- **DIRECTIONS**
What follows is a listing. Write it all out exactly.

- **STORED DATA**

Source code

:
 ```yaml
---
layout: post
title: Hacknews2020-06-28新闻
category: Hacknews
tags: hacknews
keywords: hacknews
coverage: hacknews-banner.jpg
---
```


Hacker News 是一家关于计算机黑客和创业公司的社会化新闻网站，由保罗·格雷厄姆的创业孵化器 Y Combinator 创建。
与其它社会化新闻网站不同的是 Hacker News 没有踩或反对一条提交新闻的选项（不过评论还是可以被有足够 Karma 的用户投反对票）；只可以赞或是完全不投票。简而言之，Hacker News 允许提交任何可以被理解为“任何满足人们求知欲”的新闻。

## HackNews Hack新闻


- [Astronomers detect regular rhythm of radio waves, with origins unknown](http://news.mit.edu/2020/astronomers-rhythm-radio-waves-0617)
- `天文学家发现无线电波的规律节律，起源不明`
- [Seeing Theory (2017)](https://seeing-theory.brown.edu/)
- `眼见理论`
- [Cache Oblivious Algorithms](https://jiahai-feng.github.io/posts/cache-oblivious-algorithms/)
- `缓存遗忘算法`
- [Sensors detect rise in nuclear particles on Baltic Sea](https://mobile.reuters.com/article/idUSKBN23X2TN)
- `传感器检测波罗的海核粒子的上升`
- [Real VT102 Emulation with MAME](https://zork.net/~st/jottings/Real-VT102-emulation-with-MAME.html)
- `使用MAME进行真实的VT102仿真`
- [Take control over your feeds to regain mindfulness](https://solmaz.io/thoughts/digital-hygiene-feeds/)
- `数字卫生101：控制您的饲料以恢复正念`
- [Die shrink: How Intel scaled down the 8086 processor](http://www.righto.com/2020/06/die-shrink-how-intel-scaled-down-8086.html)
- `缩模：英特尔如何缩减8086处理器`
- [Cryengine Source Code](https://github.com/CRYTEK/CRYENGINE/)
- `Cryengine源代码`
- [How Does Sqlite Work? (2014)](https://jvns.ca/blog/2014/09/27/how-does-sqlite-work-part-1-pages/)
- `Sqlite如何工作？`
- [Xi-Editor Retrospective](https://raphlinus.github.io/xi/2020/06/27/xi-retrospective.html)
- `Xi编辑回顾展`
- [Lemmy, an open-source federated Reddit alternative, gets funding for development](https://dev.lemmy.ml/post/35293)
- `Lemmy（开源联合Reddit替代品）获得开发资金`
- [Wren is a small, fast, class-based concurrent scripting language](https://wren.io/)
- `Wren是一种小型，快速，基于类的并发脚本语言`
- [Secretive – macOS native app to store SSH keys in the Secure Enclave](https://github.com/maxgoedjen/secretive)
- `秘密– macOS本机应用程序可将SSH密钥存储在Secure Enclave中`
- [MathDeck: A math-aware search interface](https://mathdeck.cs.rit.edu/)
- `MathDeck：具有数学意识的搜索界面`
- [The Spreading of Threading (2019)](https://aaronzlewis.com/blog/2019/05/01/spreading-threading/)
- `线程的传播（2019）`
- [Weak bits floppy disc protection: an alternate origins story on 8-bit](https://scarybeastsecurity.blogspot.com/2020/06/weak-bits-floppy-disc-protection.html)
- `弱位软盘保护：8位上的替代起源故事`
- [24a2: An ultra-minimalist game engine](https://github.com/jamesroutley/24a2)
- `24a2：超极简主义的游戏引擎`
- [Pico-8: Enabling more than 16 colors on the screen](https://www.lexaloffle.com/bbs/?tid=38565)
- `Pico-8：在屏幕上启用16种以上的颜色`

- **SOLUTION TO THE PROBLEM**
Source code

:
 ```yaml
---
layout: post
title: Hacknews2020-06-28新闻
category: Hacknews
tags: hacknews
keywords: hacknews
coverage: hacknews-banner.jpg
---
```


Hacker News 是一家关于计算机黑客和创业公司的社会化新闻网站，由保罗·格雷厄姆的创业孵化器 Y Combinator 创建。
与其它社会化新闻网站不同的是 Hacker News 没有踩或反对一条提交新闻的选项（不过评论还是可以被有足够 Karma 的用户投反对票）；只可以赞或是完全不投票。简而言之，Hacker News 允许提交任何可以被理解为“任何满足人们求知欲”的新闻。

## HackNews Hack新闻


- [Astronomers detect regular rhythm of radio waves, with origins unknown](http://news.mit.edu/2020/astronomers-rhythm-radio-waves-0617)
- `天文学家发现无线电波的规律节律，起源不明`
- [Seeing Theory (2017)](https://seeing-theory.brown.edu/)
- `眼见理论`
- [Cache Oblivious Algorithms](https://jiahai-feng.github.io/posts/cache-oblivious-algorithms/)
- `缓存遗忘算法`
- [Sensors detect rise in nuclear particles on Baltic Sea](https://mobile.reuters.com/article/idUSKBN23X2TN)
- `传感器检测波罗的海核粒子的上升`
- [Real VT102 Emulation with MAME](https://zork.net/~st/jottings/Real-VT102-emulation-with-MAME.html)
- `使用MAME进行真实的VT102仿真`
- [Take control over your feeds to regain mindfulness](https://solmaz.io/thoughts/digital-hygiene-feeds/)
- `数字卫生101：控制您的饲料以恢复正念`
- [Die shrink: How Intel scaled down the 8086 processor](http://www.righto.com/2020/06/die-shrink-how-intel-scaled-down-8086.html)
- `缩模：英特尔如何缩减8086处理器`
- [Cryengine Source Code](https://github.com/CRYTEK/CRYENGINE/)
- `Cryengine源代码`
- [How Does Sqlite Work? (2014)](https://jvns.ca/blog/2014/09/27/how-does-sqlite-work-part-1-pages/)
- `Sqlite如何工作？`
- [Xi-Editor Retrospective](https://raphlinus.github.io/xi/2020/06/27/xi-retrospective.html)
- `Xi编辑回顾展`
- [Lemmy, an open-source federated Reddit alternative, gets funding for development](https://dev.lemmy.ml/post/35293)
- `Lemmy（开源联合Reddit替代品）获得开发资金`
- [Wren is a small, fast, class-based concurrent scripting language](https://wren.io/)
- `Wren是一种小型，快速，基于类的并发脚本语言`
- [Secretive – macOS native app to store SSH keys in the Secure Enclave](https://github.com/maxgoedjen/secretive)
- `秘密– macOS本机应用程序可将SSH密钥存储在Secure Enclave中`
- [MathDeck: A math-aware search interface](https://mathdeck.cs.rit.edu/)
- `MathDeck：具有数学意识的搜索界面`
- [The Spreading of Threading (2019)](https://aaronzlewis.com/blog/2019/05/01/spreading-threading/)
- `线程的传播（2019）`
- [Weak bits floppy disc protection: an alternate origins story on 8-bit](https://scarybeastsecurity.blogspot.com/2020/06/weak-bits-floppy-disc-protection.html)
- `弱位软盘保护：8位上的替代起源故事`
- [24a2: An ultra-minimalist game engine](https://github.com/jamesroutley/24a2)
- `24a2：超极简主义的游戏引擎`
- [Pico-8: Enabling more than 16 colors on the screen](https://www.lexaloffle.com/bbs/?tid=38565)
- `Pico-8：在屏幕上启用16种以上的颜色`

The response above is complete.